The London Olympic and Paralympic Games are expected to attract approximately 5.5 million daytime visitors and 900,000 over-night visitors, but some restaurateurs say they will lose out. They claim regulars and cultural tourists will stay away, fans attending events will not have a dinner in central London, and transport disruption, such as road closures, will be the cause of problems for customers and suppliers.

The Earl of Bradford, chairman of the Restaurant Association and owner of Porters English Restaurant and Covent Back garden Grill, said the Royal Wedding last April was a "wash-out" and he suspected the Olympics could be, also. "I think that's an instance when people are in London especially for one purpose they don't think of going out to a restaurant."

He asked whether theatregoers, who eat out regularly, might go into London during the Games.

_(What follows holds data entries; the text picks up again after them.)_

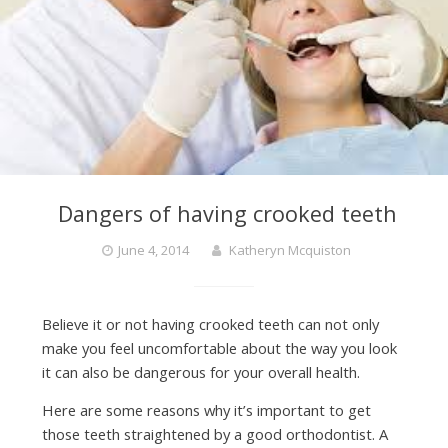
Dangers of having crooked teeth
June 4, 2014
Katheryn Mcquiston
Believe it or not having crooked teeth can not only
make you feel uncomfortable about the way you look
it can also be dangerous for your overall health.
Here are some reasons why it’s important to get
those teeth straightened by a good orthodontist. A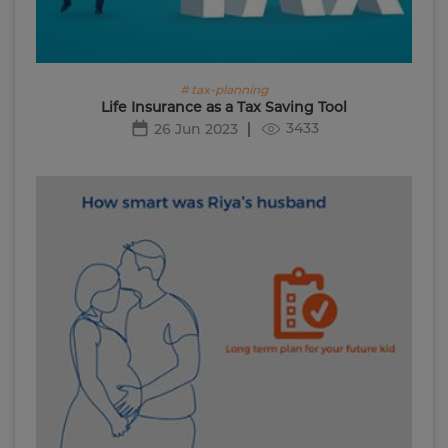
# tax-planning
Life Insurance as a Tax Saving Tool
3433
26 Jun 2023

This summer, more than half the shows in the West End extended their booking periods to offer purchases 15 months in development to cover the Olympic dates.

Peter Prescott, regulating director of Prescott & Conran, which runs the Barrier and Albion restaurants in Shoreditch, east London, and Lutyens in Fleet Street, is concerned regular business consumers will go to corporate events hosted by the Games organising committee's sponsors and partners at Olympic venues rather than occupy in restaurants. Many Olympic events clashed by having normal dining times, he said.

He is also concerned about getting deliveries-- he is currently hearing from service providers aboutproblems produced by way of disruptions to their routes.

But Mark Evers at Transport for London, in charge of obtaining spectators to the events, told you the Games would provide restaurants by having "fabulous opportunities", but those in affected locations needed to start planning right now. He told you speaking to service providers early and testing alternative arrangements need to minimize the impact.

Nevertheless, Tom Jenkins, executive director of the European Tour Operators Association, bemoaned a "overall absence of normal visitors" in London throughout the Olympics. He said that, while operators might typically predict to bring between 20,000 and 30,000 individuals per night into London throughout August, there was currently a 95 per cent decline in leisure business throughout the Games.